In your transcription, keep every record exact and leave out the pictures.

» **THE DATA**:
>>
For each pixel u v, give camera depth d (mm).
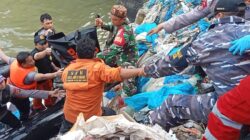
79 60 5477
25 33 12523
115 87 7051
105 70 5309
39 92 6344
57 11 14062
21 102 6621
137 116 6141
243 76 4363
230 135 3752
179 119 5109
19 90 6219
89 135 4301
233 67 4379
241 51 4266
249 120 3652
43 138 6391
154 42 7996
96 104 5555
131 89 6895
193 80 6219
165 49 7465
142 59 7617
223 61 4422
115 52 6594
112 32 6879
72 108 5566
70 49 6430
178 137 5328
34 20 13383
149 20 9055
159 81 6746
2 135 6160
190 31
<<
» **ANSWER**:
For each pixel u v, give camera depth d (mm).
79 60 5477
25 33 12523
115 87 7051
105 70 5309
39 92 6344
57 11 14062
21 102 6621
137 116 6141
243 76 4363
230 135 3752
179 119 5109
19 90 6219
89 135 4301
233 67 4379
241 51 4266
249 120 3652
43 138 6391
154 42 7996
96 104 5555
131 89 6895
193 80 6219
165 49 7465
142 59 7617
223 61 4422
115 52 6594
112 32 6879
72 108 5566
70 49 6430
178 137 5328
34 20 13383
149 20 9055
159 81 6746
2 135 6160
190 31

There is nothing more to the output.